TASK DIRECTIONS:
Return every item below verbatim, reproducing each line without any change.

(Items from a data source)
◇ ◇ ◇ ◇ ◇
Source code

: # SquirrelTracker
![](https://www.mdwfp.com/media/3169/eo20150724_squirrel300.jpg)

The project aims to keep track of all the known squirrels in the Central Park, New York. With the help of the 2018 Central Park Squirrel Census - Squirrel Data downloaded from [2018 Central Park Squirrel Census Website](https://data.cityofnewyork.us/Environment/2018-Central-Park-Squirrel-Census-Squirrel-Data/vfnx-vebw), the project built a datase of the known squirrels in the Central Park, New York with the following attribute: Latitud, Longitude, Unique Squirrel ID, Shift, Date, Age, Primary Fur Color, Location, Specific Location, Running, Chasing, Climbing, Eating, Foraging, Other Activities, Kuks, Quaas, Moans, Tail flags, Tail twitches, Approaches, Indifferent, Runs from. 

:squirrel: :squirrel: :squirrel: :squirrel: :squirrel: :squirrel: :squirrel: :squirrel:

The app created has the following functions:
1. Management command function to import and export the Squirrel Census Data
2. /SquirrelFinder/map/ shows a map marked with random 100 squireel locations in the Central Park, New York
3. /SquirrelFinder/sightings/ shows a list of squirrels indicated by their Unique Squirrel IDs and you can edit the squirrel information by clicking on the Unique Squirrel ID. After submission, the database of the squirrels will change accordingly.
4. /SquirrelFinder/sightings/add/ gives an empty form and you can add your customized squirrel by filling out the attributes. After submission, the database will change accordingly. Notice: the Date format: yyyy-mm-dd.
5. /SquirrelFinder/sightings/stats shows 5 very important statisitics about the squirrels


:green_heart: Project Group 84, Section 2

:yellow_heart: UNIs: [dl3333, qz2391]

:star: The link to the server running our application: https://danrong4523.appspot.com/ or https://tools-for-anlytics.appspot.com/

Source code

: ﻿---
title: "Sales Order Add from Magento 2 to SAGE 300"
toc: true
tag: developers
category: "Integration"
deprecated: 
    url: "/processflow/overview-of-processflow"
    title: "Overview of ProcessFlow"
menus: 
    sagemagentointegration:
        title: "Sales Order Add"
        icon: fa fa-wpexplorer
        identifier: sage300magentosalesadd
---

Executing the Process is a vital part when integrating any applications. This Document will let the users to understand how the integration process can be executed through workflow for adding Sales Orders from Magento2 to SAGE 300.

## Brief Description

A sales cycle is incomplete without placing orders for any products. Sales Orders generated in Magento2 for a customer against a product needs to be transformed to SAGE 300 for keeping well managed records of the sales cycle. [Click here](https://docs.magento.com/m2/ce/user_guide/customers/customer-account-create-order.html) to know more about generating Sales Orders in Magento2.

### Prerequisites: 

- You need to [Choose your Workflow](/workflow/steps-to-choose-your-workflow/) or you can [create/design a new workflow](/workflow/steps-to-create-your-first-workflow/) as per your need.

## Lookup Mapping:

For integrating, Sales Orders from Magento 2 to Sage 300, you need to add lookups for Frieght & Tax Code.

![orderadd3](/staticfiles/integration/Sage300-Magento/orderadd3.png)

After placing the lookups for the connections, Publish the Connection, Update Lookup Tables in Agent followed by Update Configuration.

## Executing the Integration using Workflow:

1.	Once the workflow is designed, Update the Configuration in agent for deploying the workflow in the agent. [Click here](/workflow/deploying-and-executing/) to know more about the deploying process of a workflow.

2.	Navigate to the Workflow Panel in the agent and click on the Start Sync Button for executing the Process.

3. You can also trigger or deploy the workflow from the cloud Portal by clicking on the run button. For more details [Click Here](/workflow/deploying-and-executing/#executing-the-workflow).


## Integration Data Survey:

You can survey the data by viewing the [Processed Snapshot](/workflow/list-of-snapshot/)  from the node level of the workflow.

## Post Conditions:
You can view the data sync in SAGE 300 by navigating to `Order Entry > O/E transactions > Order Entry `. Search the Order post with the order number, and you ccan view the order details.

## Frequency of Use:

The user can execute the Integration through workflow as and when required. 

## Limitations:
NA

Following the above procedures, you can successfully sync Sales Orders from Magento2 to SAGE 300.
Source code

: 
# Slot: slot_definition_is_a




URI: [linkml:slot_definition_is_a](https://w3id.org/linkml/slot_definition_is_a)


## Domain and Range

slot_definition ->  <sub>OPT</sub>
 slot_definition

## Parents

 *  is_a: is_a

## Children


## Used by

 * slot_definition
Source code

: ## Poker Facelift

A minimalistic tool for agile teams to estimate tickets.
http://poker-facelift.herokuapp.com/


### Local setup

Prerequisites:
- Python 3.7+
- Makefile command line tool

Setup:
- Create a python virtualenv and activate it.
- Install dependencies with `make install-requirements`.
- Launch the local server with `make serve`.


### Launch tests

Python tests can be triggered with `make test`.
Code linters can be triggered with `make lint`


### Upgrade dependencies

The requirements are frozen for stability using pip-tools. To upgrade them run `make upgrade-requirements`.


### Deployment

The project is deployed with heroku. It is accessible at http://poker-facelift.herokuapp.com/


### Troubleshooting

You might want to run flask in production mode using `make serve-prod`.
◇ ◇ ◇ ◇ ◇
SOLUTION TO THIS EXERCISE:
Source code

: # SquirrelTracker
![](https://www.mdwfp.com/media/3169/eo20150724_squirrel300.jpg)

The project aims to keep track of all the known squirrels in the Central Park, New York. With the help of the 2018 Central Park Squirrel Census - Squirrel Data downloaded from [2018 Central Park Squirrel Census Website](https://data.cityofnewyork.us/Environment/2018-Central-Park-Squirrel-Census-Squirrel-Data/vfnx-vebw), the project built a datase of the known squirrels in the Central Park, New York with the following attribute: Latitud, Longitude, Unique Squirrel ID, Shift, Date, Age, Primary Fur Color, Location, Specific Location, Running, Chasing, Climbing, Eating, Foraging, Other Activities, Kuks, Quaas, Moans, Tail flags, Tail twitches, Approaches, Indifferent, Runs from. 

:squirrel: :squirrel: :squirrel: :squirrel: :squirrel: :squirrel: :squirrel: :squirrel:

The app created has the following functions:
1. Management command function to import and export the Squirrel Census Data
2. /SquirrelFinder/map/ shows a map marked with random 100 squireel locations in the Central Park, New York
3. /SquirrelFinder/sightings/ shows a list of squirrels indicated by their Unique Squirrel IDs and you can edit the squirrel information by clicking on the Unique Squirrel ID. After submission, the database of the squirrels will change accordingly.
4. /SquirrelFinder/sightings/add/ gives an empty form and you can add your customized squirrel by filling out the attributes. After submission, the database will change accordingly. Notice: the Date format: yyyy-mm-dd.
5. /SquirrelFinder/sightings/stats shows 5 very important statisitics about the squirrels


:green_heart: Project Group 84, Section 2

:yellow_heart: UNIs: [dl3333, qz2391]

:star: The link to the server running our application: https://danrong4523.appspot.com/ or https://tools-for-anlytics.appspot.com/

Source code

: ﻿---
title: "Sales Order Add from Magento 2 to SAGE 300"
toc: true
tag: developers
category: "Integration"
deprecated: 
    url: "/processflow/overview-of-processflow"
    title: "Overview of ProcessFlow"
menus: 
    sagemagentointegration:
        title: "Sales Order Add"
        icon: fa fa-wpexplorer
        identifier: sage300magentosalesadd
---

Executing the Process is a vital part when integrating any applications. This Document will let the users to understand how the integration process can be executed through workflow for adding Sales Orders from Magento2 to SAGE 300.

## Brief Description

A sales cycle is incomplete without placing orders for any products. Sales Orders generated in Magento2 for a customer against a product needs to be transformed to SAGE 300 for keeping well managed records of the sales cycle. [Click here](https://docs.magento.com/m2/ce/user_guide/customers/customer-account-create-order.html) to know more about generating Sales Orders in Magento2.

### Prerequisites: 

- You need to [Choose your Workflow](/workflow/steps-to-choose-your-workflow/) or you can [create/design a new workflow](/workflow/steps-to-create-your-first-workflow/) as per your need.

## Lookup Mapping:

For integrating, Sales Orders from Magento 2 to Sage 300, you need to add lookups for Frieght & Tax Code.

![orderadd3](/staticfiles/integration/Sage300-Magento/orderadd3.png)

After placing the lookups for the connections, Publish the Connection, Update Lookup Tables in Agent followed by Update Configuration.

## Executing the Integration using Workflow:

1.	Once the workflow is designed, Update the Configuration in agent for deploying the workflow in the agent. [Click here](/workflow/deploying-and-executing/) to know more about the deploying process of a workflow.

2.	Navigate to the Workflow Panel in the agent and click on the Start Sync Button for executing the Process.

3. You can also trigger or deploy the workflow from the cloud Portal by clicking on the run button. For more details [Click Here](/workflow/deploying-and-executing/#executing-the-workflow).


## Integration Data Survey:

You can survey the data by viewing the [Processed Snapshot](/workflow/list-of-snapshot/)  from the node level of the workflow.

## Post Conditions:
You can view the data sync in SAGE 300 by navigating to `Order Entry > O/E transactions > Order Entry `. Search the Order post with the order number, and you ccan view the order details.

## Frequency of Use:

The user can execute the Integration through workflow as and when required. 

## Limitations:
NA

Following the above procedures, you can successfully sync Sales Orders from Magento2 to SAGE 300.
Source code

: 
# Slot: slot_definition_is_a




URI: [linkml:slot_definition_is_a](https://w3id.org/linkml/slot_definition_is_a)


## Domain and Range

slot_definition ->  <sub>OPT</sub>
 slot_definition

## Parents

 *  is_a: is_a

## Children


## Used by

 * slot_definition
Source code

: ## Poker Facelift

A minimalistic tool for agile teams to estimate tickets.
http://poker-facelift.herokuapp.com/


### Local setup

Prerequisites:
- Python 3.7+
- Makefile command line tool

Setup:
- Create a python virtualenv and activate it.
- Install dependencies with `make install-requirements`.
- Launch the local server with `make serve`.


### Launch tests

Python tests can be triggered with `make test`.
Code linters can be triggered with `make lint`


### Upgrade dependencies

The requirements are frozen for stability using pip-tools. To upgrade them run `make upgrade-requirements`.


### Deployment

The project is deployed with heroku. It is accessible at http://poker-facelift.herokuapp.com/


### Troubleshooting

You might want to run flask in production mode using `make serve-prod`.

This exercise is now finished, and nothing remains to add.